- _Material for this task_:
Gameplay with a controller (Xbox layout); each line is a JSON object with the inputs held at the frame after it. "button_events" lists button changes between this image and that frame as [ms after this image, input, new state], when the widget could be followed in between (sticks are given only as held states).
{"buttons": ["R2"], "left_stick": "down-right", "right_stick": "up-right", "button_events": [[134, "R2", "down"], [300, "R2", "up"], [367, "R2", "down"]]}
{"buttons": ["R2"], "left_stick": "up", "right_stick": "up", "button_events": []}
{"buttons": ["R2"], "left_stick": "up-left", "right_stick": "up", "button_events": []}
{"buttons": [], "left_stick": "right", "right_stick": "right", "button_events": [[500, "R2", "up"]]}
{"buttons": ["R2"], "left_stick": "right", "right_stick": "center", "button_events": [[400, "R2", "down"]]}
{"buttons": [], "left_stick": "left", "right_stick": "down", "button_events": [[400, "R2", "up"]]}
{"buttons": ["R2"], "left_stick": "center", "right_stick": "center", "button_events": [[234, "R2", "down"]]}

- _The problem_: A word-for-word transcription of the material is required.

- _Solution below_:
Gameplay with a controller (Xbox layout); each line is a JSON object with the inputs held at the frame after it. "button_events" lists button changes between this image and that frame as [ms after this image, input, new state], when the widget could be followed in between (sticks are given only as held states).
{"buttons": ["R2"], "left_stick": "down-right", "right_stick": "up-right", "button_events": [[134, "R2", "down"], [300, "R2", "up"], [367, "R2", "down"]]}
{"buttons": ["R2"], "left_stick": "up", "right_stick": "up", "button_events": []}
{"buttons": ["R2"], "left_stick": "up-left", "right_stick": "up", "button_events": []}
{"buttons": [], "left_stick": "right", "right_stick": "right", "button_events": [[500, "R2", "up"]]}
{"buttons": ["R2"], "left_stick": "right", "right_stick": "center", "button_events": [[400, "R2", "down"]]}
{"buttons": [], "left_stick": "left", "right_stick": "down", "button_events": [[400, "R2", "up"]]}
{"buttons": ["R2"], "left_stick": "center", "right_stick": "center", "button_events": [[234, "R2", "down"]]}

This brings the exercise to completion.